* **What the task requires**
Return all of the data verbatim, dropping any picture.

* **Information provided**
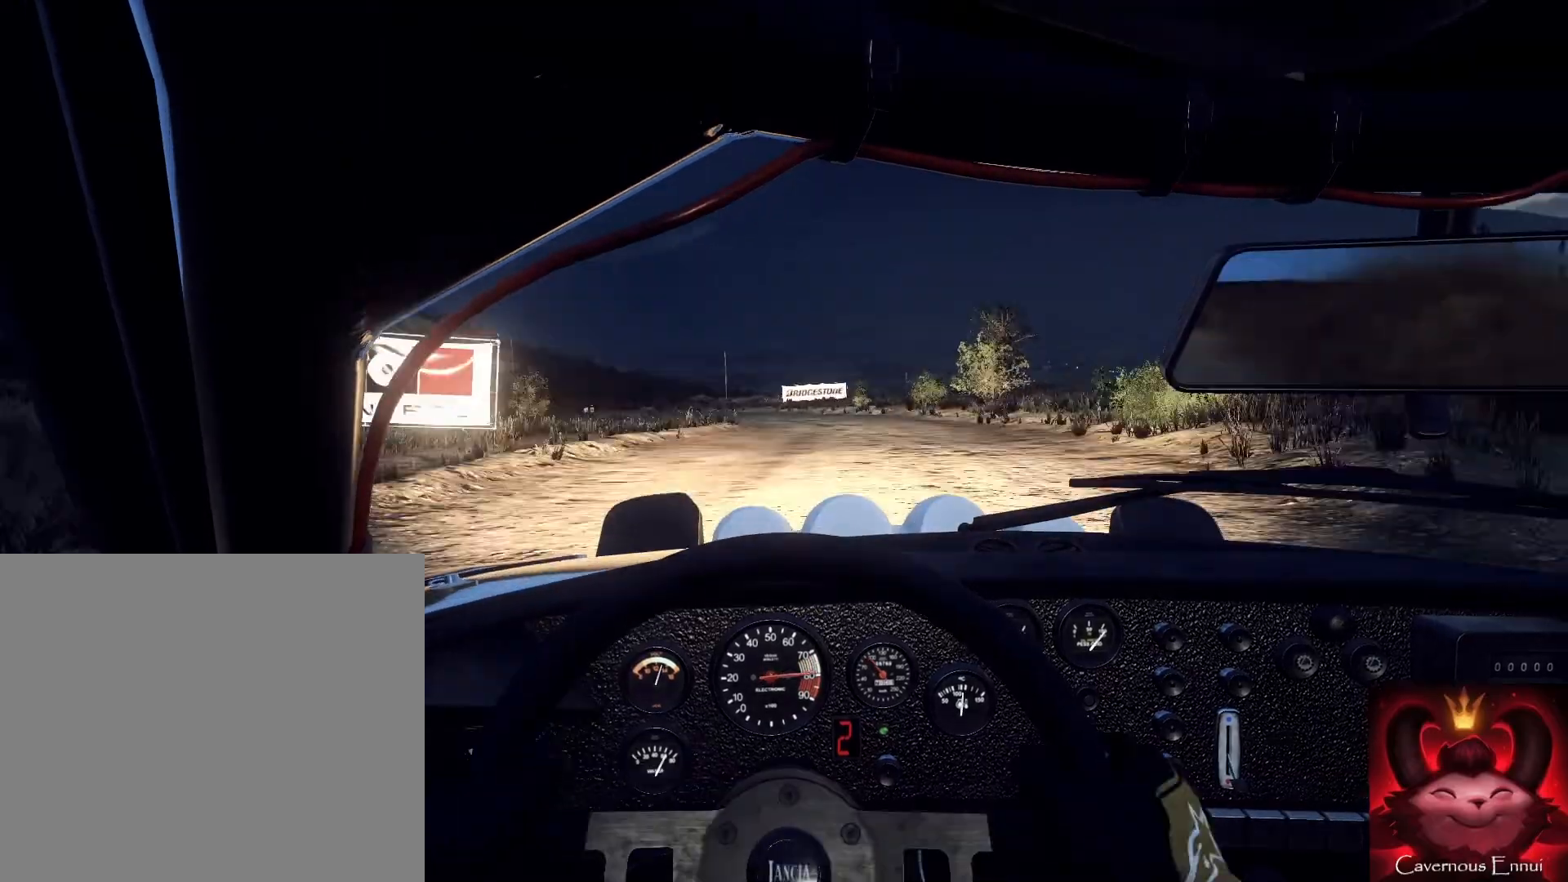
{"buttons": [], "left_stick": "down-left", "right_stick": "up", "events": [[33, "R1", "down"], [33, "left_stick", "center"], [133, "R1", "up"], [167, "left_stick", "left"], [233, "left_stick", "down-left"], [400, "left_stick", "down"], [500, "left_stick", "down-left"]]}
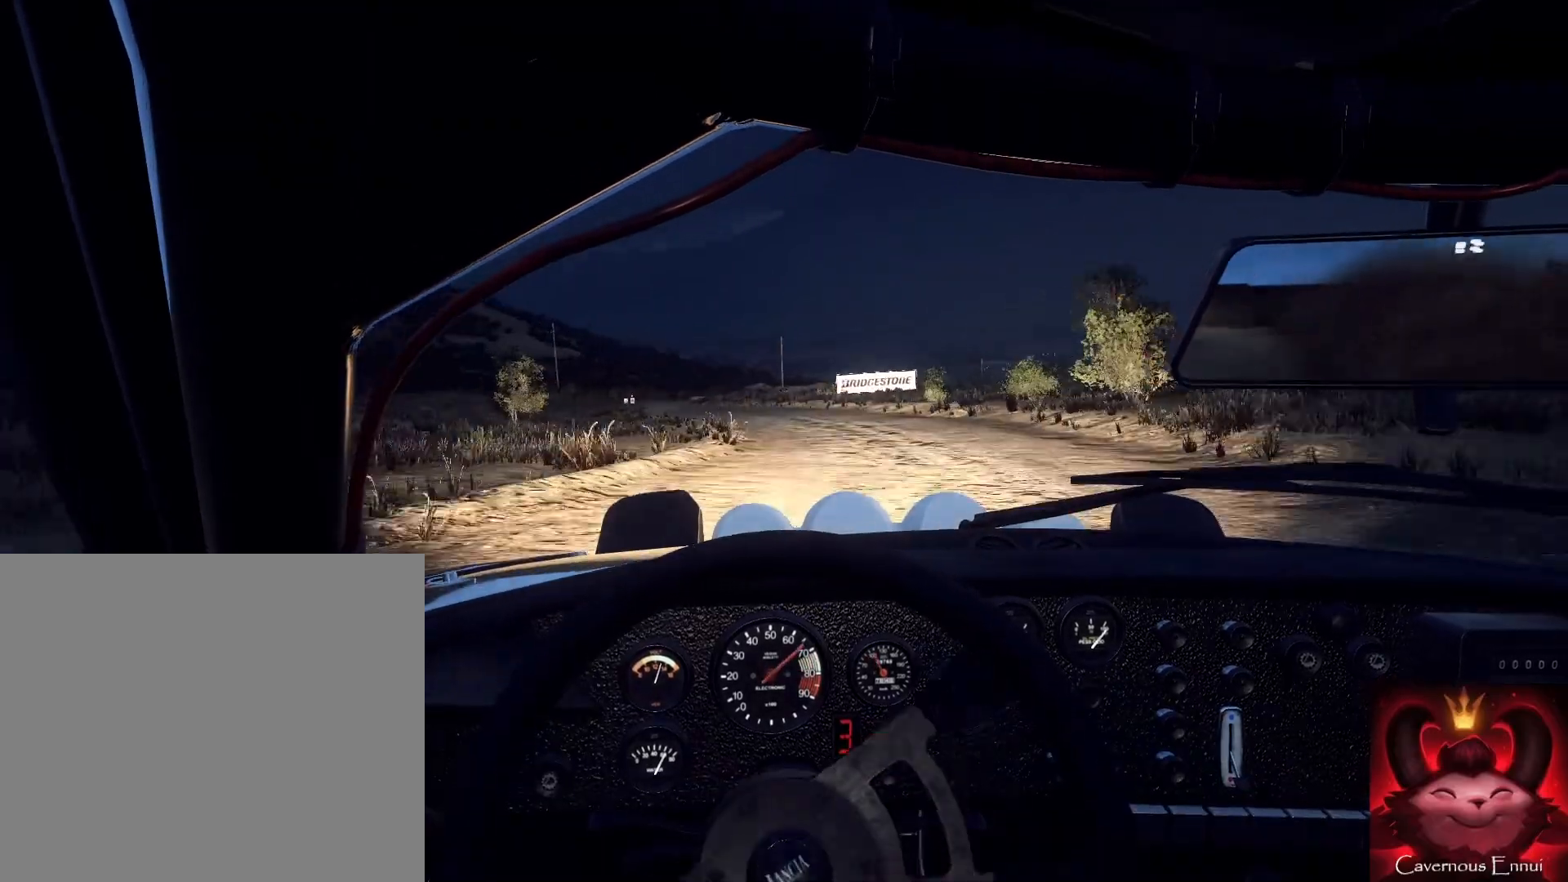
{"buttons": [], "left_stick": "right", "right_stick": "up", "events": [[267, "left_stick", "down"], [333, "right_stick", "center"], [467, "left_stick", "right"], [467, "right_stick", "up"]]}
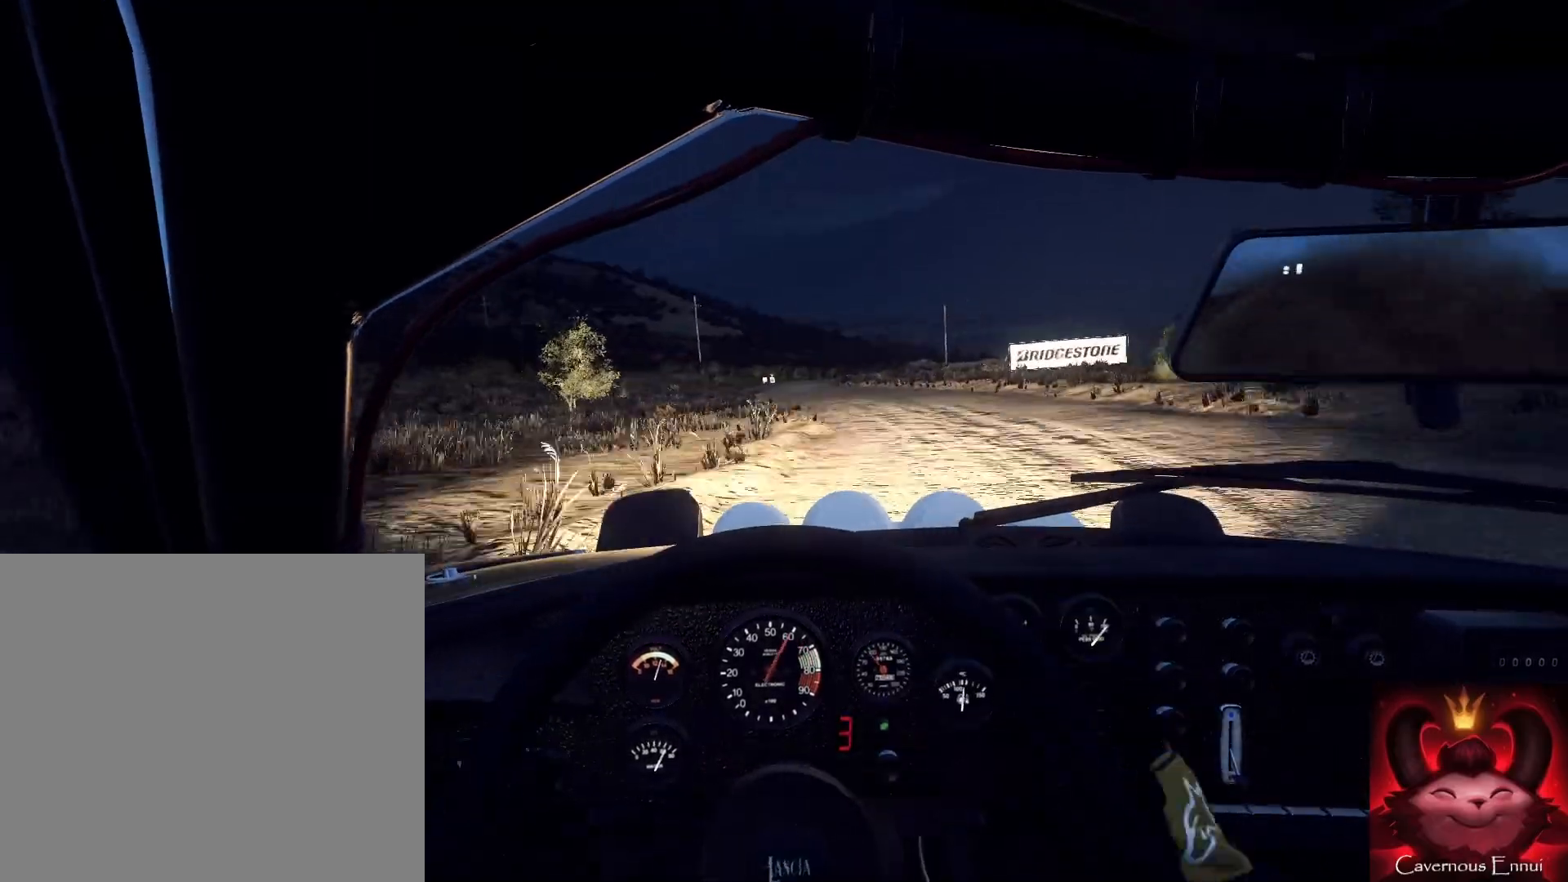
{"buttons": [], "left_stick": "right", "right_stick": "up", "events": [[100, "left_stick", "center"], [233, "left_stick", "right"]]}
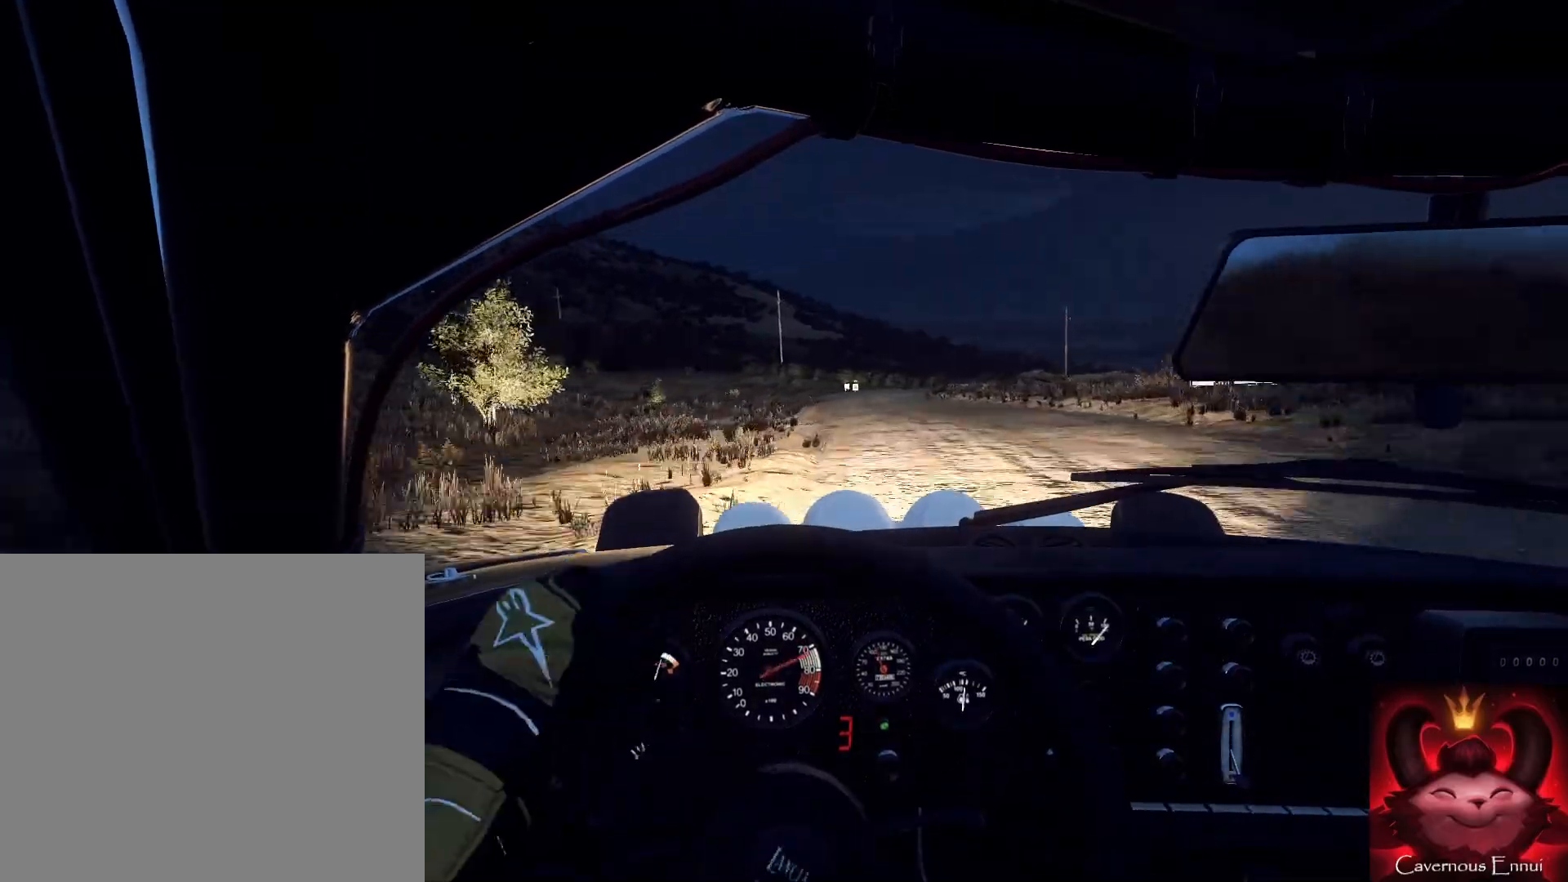
{"buttons": ["R1"], "left_stick": "down", "right_stick": "up", "events": [[33, "left_stick", "center"], [167, "left_stick", "down-left"], [333, "left_stick", "down"], [433, "R1", "down"]]}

* **Exercise solution**
{"buttons": [], "left_stick": "down-left", "right_stick": "up", "events": [[33, "R1", "down"], [33, "left_stick", "center"], [133, "R1", "up"], [167, "left_stick", "left"], [233, "left_stick", "down-left"], [400, "left_stick", "down"], [500, "left_stick", "down-left"]]}
{"buttons": [], "left_stick": "right", "right_stick": "up", "events": [[267, "left_stick", "down"], [333, "right_stick", "center"], [467, "left_stick", "right"], [467, "right_stick", "up"]]}
{"buttons": [], "left_stick": "right", "right_stick": "up", "events": [[100, "left_stick", "center"], [233, "left_stick", "right"]]}
{"buttons": ["R1"], "left_stick": "down", "right_stick": "up", "events": [[33, "left_stick", "center"], [167, "left_stick", "down-left"], [333, "left_stick", "down"], [433, "R1", "down"]]}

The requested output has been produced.